── Supplied material
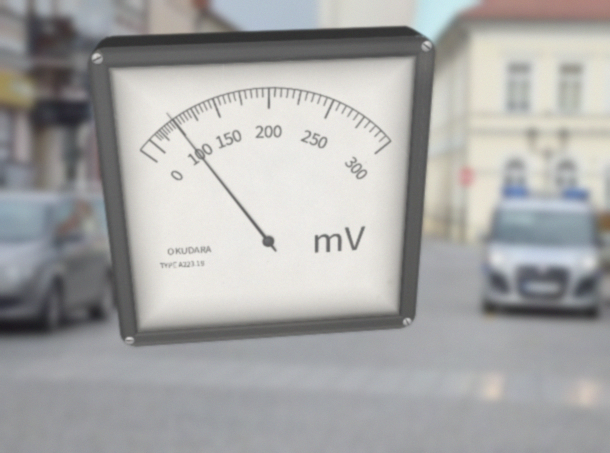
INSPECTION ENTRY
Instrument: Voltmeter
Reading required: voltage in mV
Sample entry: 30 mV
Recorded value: 100 mV
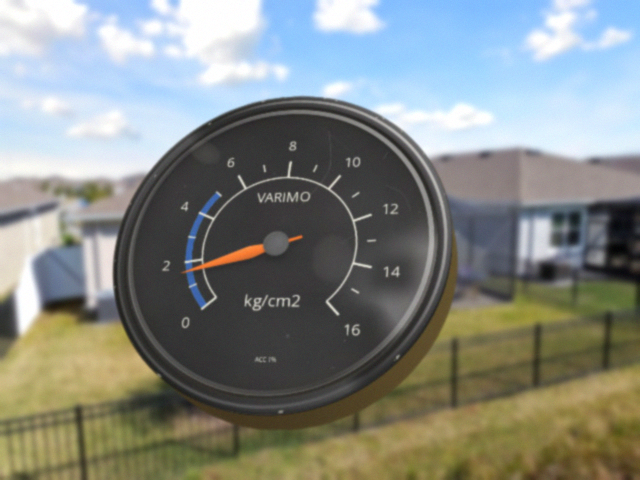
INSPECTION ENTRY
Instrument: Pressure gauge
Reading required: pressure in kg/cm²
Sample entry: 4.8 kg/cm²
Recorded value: 1.5 kg/cm²
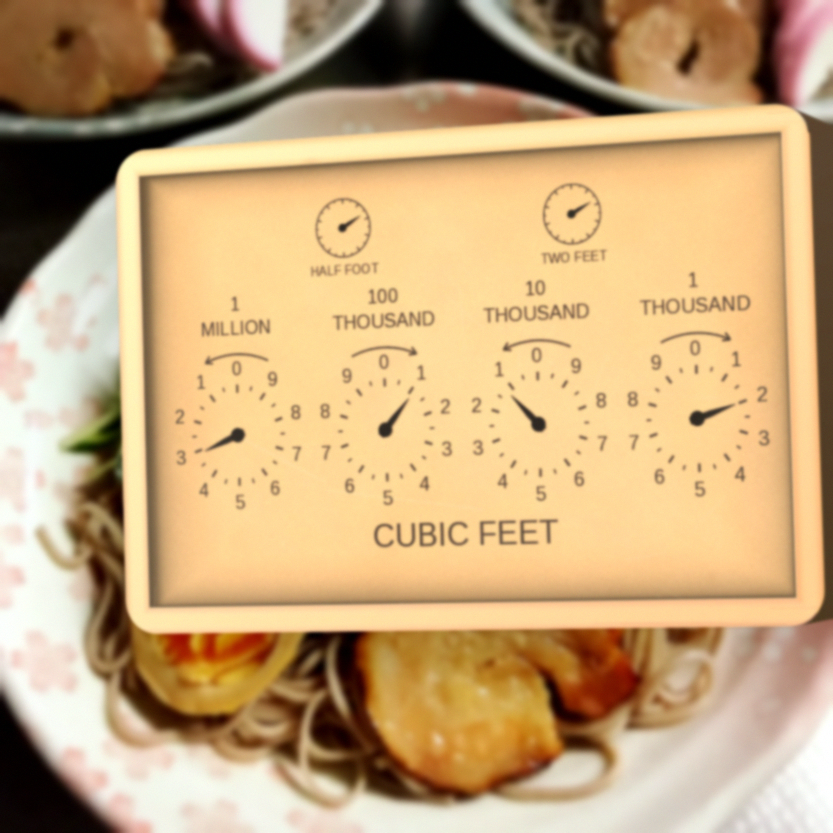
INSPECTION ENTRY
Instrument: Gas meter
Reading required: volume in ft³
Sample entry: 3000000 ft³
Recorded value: 311200 ft³
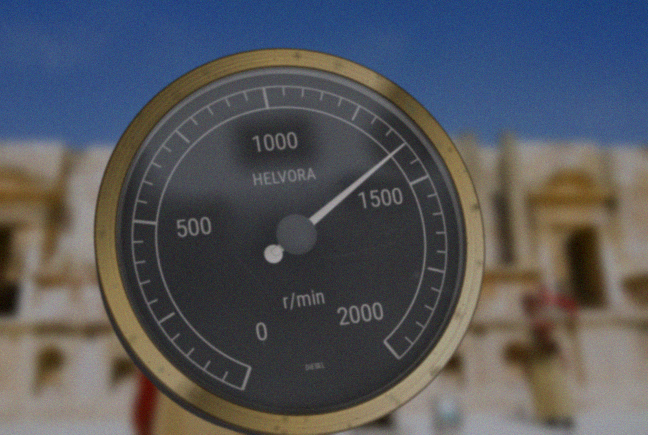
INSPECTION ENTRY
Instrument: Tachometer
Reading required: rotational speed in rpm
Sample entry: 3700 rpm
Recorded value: 1400 rpm
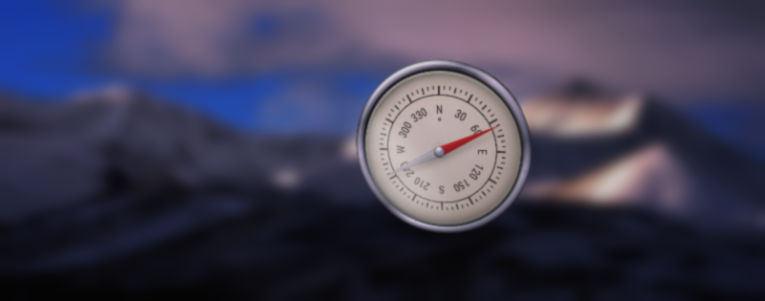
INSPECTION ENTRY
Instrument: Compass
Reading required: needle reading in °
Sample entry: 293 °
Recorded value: 65 °
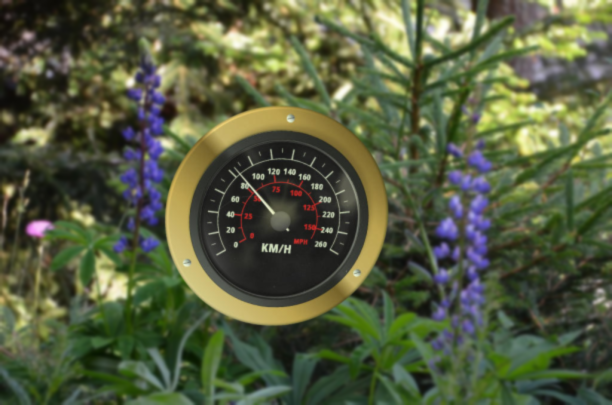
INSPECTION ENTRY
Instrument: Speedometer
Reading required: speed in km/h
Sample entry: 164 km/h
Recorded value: 85 km/h
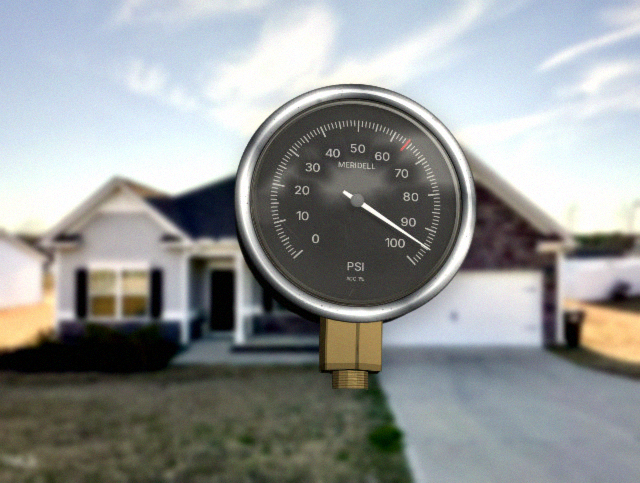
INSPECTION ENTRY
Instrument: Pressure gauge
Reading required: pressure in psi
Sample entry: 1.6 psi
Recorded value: 95 psi
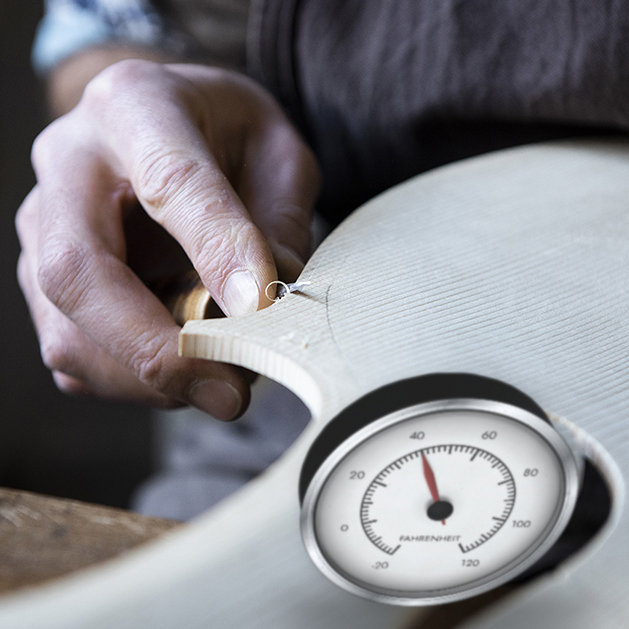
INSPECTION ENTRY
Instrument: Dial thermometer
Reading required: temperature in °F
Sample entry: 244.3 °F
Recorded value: 40 °F
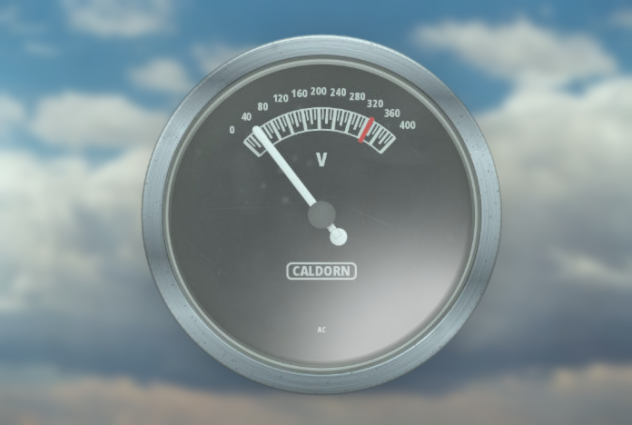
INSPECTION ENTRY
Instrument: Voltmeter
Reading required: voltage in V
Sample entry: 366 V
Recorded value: 40 V
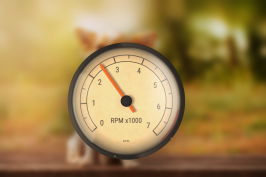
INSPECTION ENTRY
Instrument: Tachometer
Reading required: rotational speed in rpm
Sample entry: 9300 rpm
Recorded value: 2500 rpm
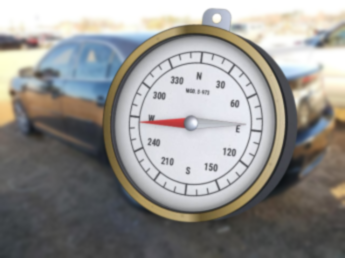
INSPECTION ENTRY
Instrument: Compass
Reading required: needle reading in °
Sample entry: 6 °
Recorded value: 265 °
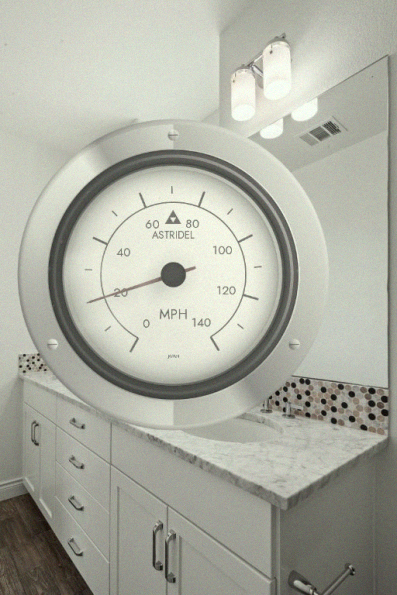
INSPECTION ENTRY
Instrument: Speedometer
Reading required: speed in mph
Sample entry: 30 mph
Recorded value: 20 mph
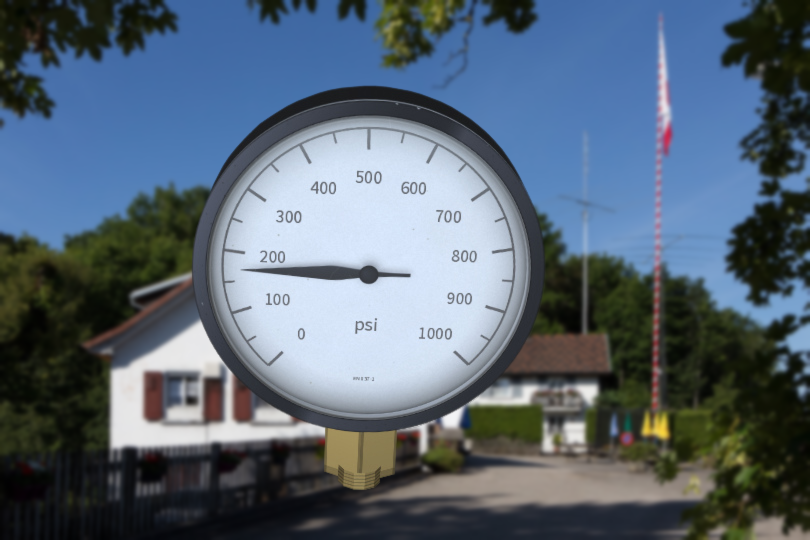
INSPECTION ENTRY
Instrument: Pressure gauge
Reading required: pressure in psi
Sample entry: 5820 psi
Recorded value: 175 psi
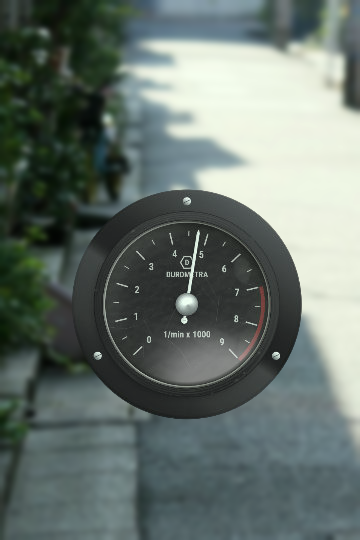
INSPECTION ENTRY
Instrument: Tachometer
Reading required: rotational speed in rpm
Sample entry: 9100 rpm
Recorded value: 4750 rpm
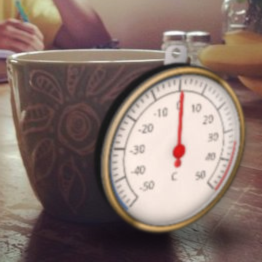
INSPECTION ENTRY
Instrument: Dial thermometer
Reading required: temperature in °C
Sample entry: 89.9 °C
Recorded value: 0 °C
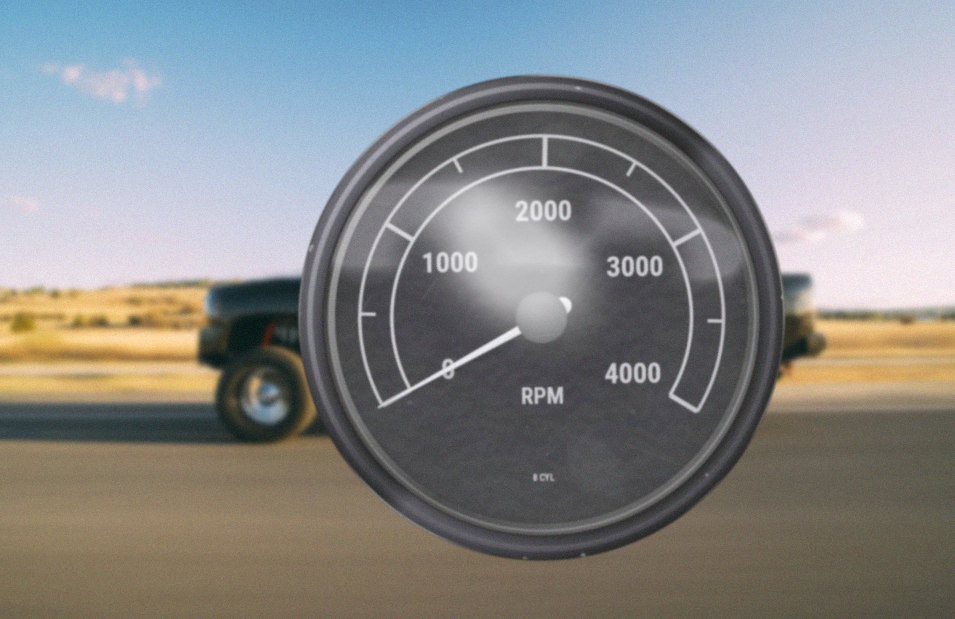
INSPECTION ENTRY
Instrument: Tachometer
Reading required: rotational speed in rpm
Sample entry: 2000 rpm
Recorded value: 0 rpm
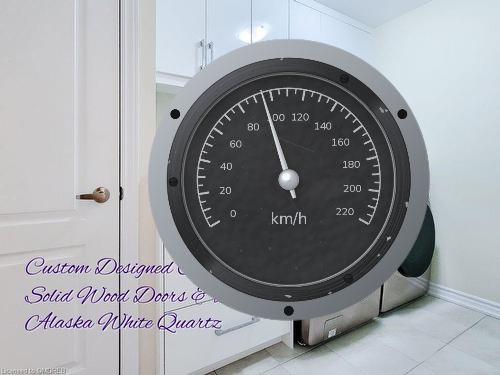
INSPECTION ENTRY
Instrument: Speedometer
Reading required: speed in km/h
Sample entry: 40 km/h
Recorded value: 95 km/h
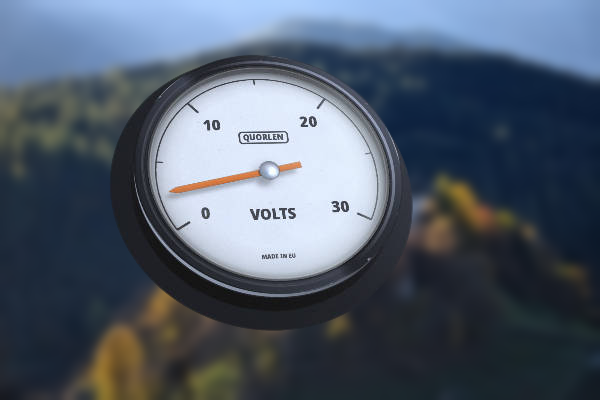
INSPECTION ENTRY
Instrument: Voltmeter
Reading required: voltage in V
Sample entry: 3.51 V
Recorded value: 2.5 V
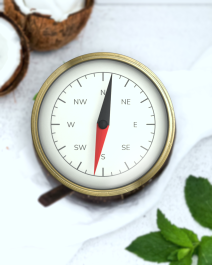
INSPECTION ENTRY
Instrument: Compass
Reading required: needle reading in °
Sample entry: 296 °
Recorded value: 190 °
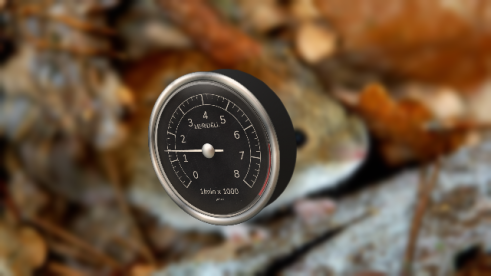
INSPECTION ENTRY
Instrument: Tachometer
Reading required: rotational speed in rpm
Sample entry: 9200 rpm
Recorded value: 1400 rpm
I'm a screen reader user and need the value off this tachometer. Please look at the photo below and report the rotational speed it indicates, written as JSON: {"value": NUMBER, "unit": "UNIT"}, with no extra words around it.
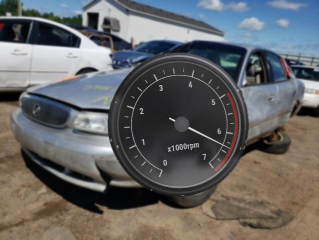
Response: {"value": 6375, "unit": "rpm"}
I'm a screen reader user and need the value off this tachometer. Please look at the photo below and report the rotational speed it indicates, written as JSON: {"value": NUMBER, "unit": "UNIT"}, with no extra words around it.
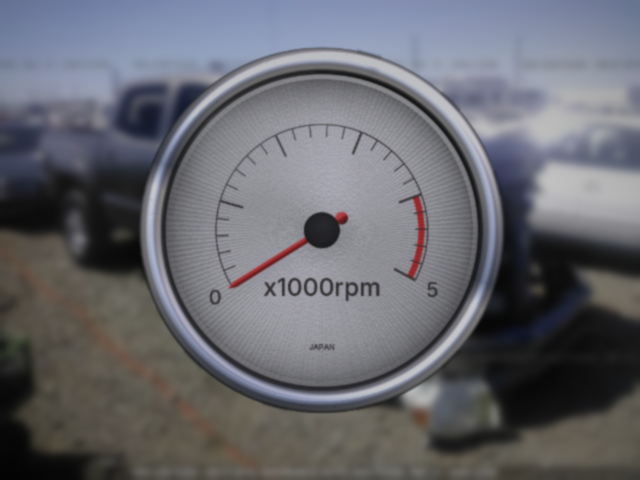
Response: {"value": 0, "unit": "rpm"}
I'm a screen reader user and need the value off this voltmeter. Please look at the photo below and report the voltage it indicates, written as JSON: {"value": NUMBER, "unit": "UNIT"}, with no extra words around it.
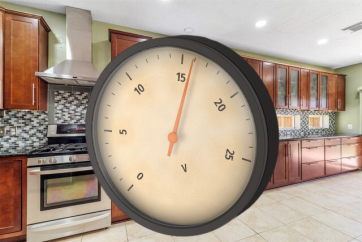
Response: {"value": 16, "unit": "V"}
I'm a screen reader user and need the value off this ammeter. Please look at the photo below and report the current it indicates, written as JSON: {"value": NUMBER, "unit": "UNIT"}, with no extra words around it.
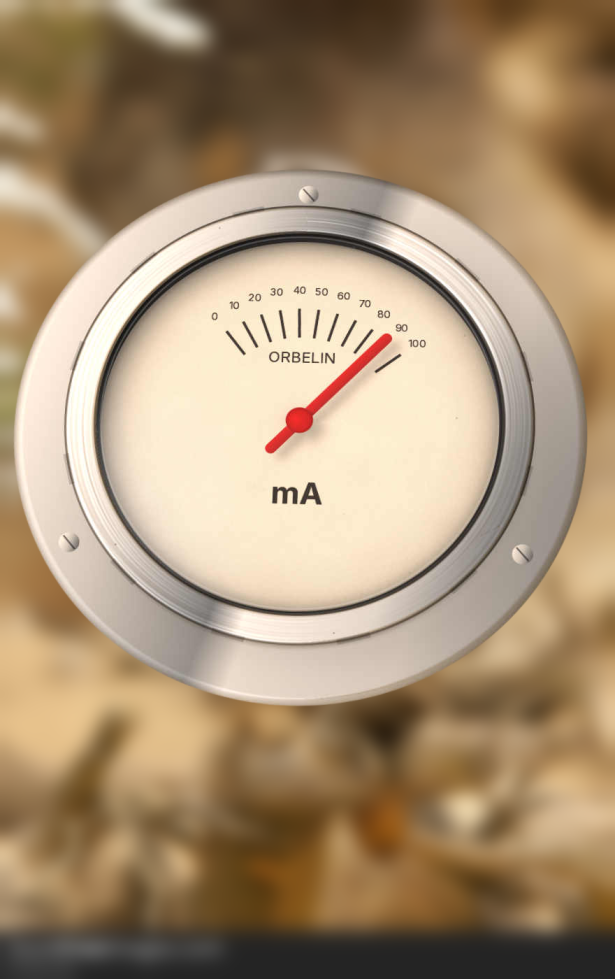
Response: {"value": 90, "unit": "mA"}
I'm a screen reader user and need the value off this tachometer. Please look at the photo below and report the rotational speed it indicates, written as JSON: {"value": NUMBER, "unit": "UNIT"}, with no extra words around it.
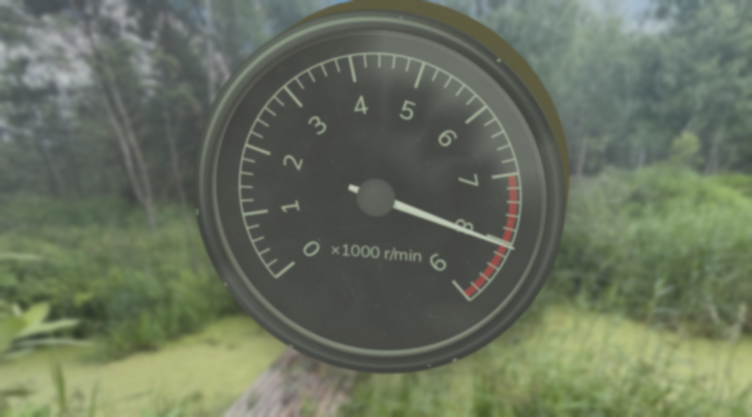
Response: {"value": 8000, "unit": "rpm"}
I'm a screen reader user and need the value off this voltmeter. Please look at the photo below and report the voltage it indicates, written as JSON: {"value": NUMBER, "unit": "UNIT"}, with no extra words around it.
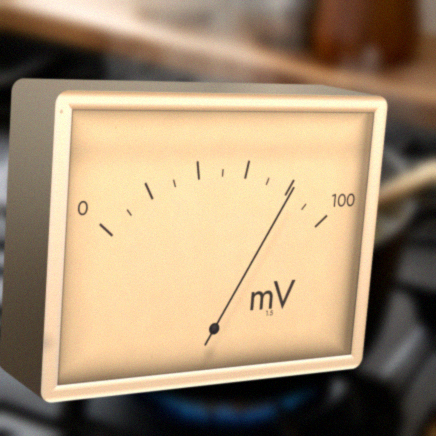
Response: {"value": 80, "unit": "mV"}
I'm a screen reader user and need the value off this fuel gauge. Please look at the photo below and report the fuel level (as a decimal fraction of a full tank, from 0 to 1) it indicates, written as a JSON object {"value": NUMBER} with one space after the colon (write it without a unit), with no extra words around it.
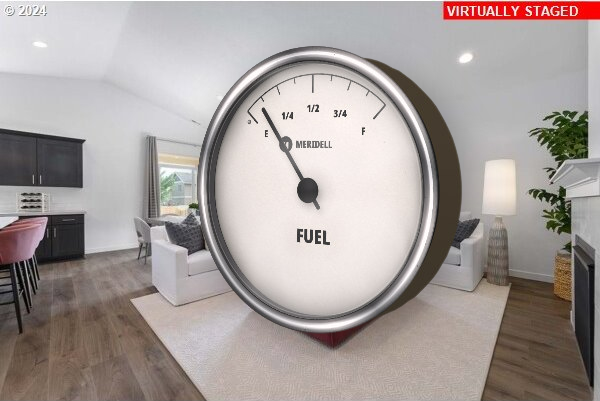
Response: {"value": 0.125}
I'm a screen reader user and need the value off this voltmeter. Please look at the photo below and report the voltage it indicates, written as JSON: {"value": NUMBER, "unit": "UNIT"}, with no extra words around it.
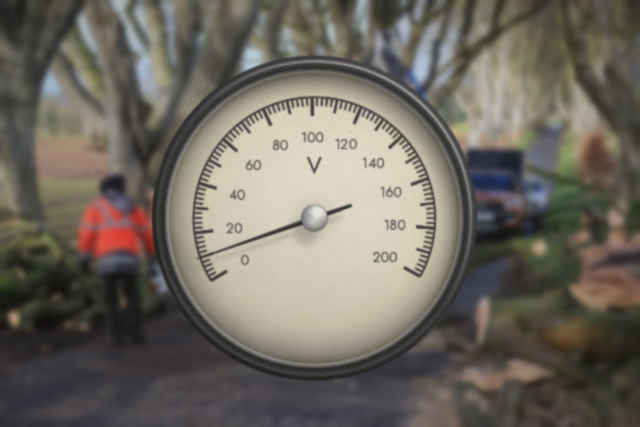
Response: {"value": 10, "unit": "V"}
────
## What is needed
Echo every line of the items above word for word, omitting the pictures.

## Exercise response
INSPECTION ENTRY
Instrument: Voltmeter
Reading required: voltage in mV
Sample entry: 30 mV
Recorded value: 100 mV
INSPECTION ENTRY
Instrument: Pressure gauge
Reading required: pressure in kg/cm²
Sample entry: 4.8 kg/cm²
Recorded value: 1.5 kg/cm²
INSPECTION ENTRY
Instrument: Gas meter
Reading required: volume in ft³
Sample entry: 3000000 ft³
Recorded value: 311200 ft³
INSPECTION ENTRY
Instrument: Tachometer
Reading required: rotational speed in rpm
Sample entry: 3700 rpm
Recorded value: 1400 rpm
INSPECTION ENTRY
Instrument: Compass
Reading required: needle reading in °
Sample entry: 293 °
Recorded value: 65 °
INSPECTION ENTRY
Instrument: Speedometer
Reading required: speed in km/h
Sample entry: 164 km/h
Recorded value: 85 km/h
INSPECTION ENTRY
Instrument: Pressure gauge
Reading required: pressure in psi
Sample entry: 1.6 psi
Recorded value: 95 psi
INSPECTION ENTRY
Instrument: Dial thermometer
Reading required: temperature in °F
Sample entry: 244.3 °F
Recorded value: 40 °F
INSPECTION ENTRY
Instrument: Voltmeter
Reading required: voltage in V
Sample entry: 366 V
Recorded value: 40 V
INSPECTION ENTRY
Instrument: Tachometer
Reading required: rotational speed in rpm
Sample entry: 9300 rpm
Recorded value: 2500 rpm
INSPECTION ENTRY
Instrument: Compass
Reading required: needle reading in °
Sample entry: 6 °
Recorded value: 265 °
INSPECTION ENTRY
Instrument: Speedometer
Reading required: speed in mph
Sample entry: 30 mph
Recorded value: 20 mph
INSPECTION ENTRY
Instrument: Pressure gauge
Reading required: pressure in psi
Sample entry: 5820 psi
Recorded value: 175 psi
INSPECTION ENTRY
Instrument: Tachometer
Reading required: rotational speed in rpm
Sample entry: 9100 rpm
Recorded value: 4750 rpm
INSPECTION ENTRY
Instrument: Dial thermometer
Reading required: temperature in °C
Sample entry: 89.9 °C
Recorded value: 0 °C
INSPECTION ENTRY
Instrument: Tachometer
Reading required: rotational speed in rpm
Sample entry: 2000 rpm
Recorded value: 0 rpm
INSPECTION ENTRY
Instrument: Speedometer
Reading required: speed in km/h
Sample entry: 40 km/h
Recorded value: 95 km/h
INSPECTION ENTRY
Instrument: Voltmeter
Reading required: voltage in V
Sample entry: 3.51 V
Recorded value: 2.5 V
INSPECTION ENTRY
Instrument: Compass
Reading required: needle reading in °
Sample entry: 296 °
Recorded value: 190 °
INSPECTION ENTRY
Instrument: Tachometer
Reading required: rotational speed in rpm
Sample entry: 9200 rpm
Recorded value: 1400 rpm
I'm a screen reader user and need the value off this tachometer. Please look at the photo below and report the rotational speed it indicates, written as JSON: {"value": NUMBER, "unit": "UNIT"}, with no extra words around it.
Response: {"value": 6375, "unit": "rpm"}
I'm a screen reader user and need the value off this tachometer. Please look at the photo below and report the rotational speed it indicates, written as JSON: {"value": NUMBER, "unit": "UNIT"}, with no extra words around it.
Response: {"value": 0, "unit": "rpm"}
I'm a screen reader user and need the value off this voltmeter. Please look at the photo below and report the voltage it indicates, written as JSON: {"value": NUMBER, "unit": "UNIT"}, with no extra words around it.
Response: {"value": 16, "unit": "V"}
I'm a screen reader user and need the value off this ammeter. Please look at the photo below and report the current it indicates, written as JSON: {"value": NUMBER, "unit": "UNIT"}, with no extra words around it.
Response: {"value": 90, "unit": "mA"}
I'm a screen reader user and need the value off this tachometer. Please look at the photo below and report the rotational speed it indicates, written as JSON: {"value": NUMBER, "unit": "UNIT"}, with no extra words around it.
Response: {"value": 8000, "unit": "rpm"}
I'm a screen reader user and need the value off this voltmeter. Please look at the photo below and report the voltage it indicates, written as JSON: {"value": NUMBER, "unit": "UNIT"}, with no extra words around it.
Response: {"value": 80, "unit": "mV"}
I'm a screen reader user and need the value off this fuel gauge. Please look at the photo below and report the fuel level (as a decimal fraction of a full tank, from 0 to 1) it indicates, written as a JSON object {"value": NUMBER} with one space after the colon (write it without a unit), with no extra words around it.
Response: {"value": 0.125}
I'm a screen reader user and need the value off this voltmeter. Please look at the photo below and report the voltage it indicates, written as JSON: {"value": NUMBER, "unit": "UNIT"}, with no extra words around it.
Response: {"value": 10, "unit": "V"}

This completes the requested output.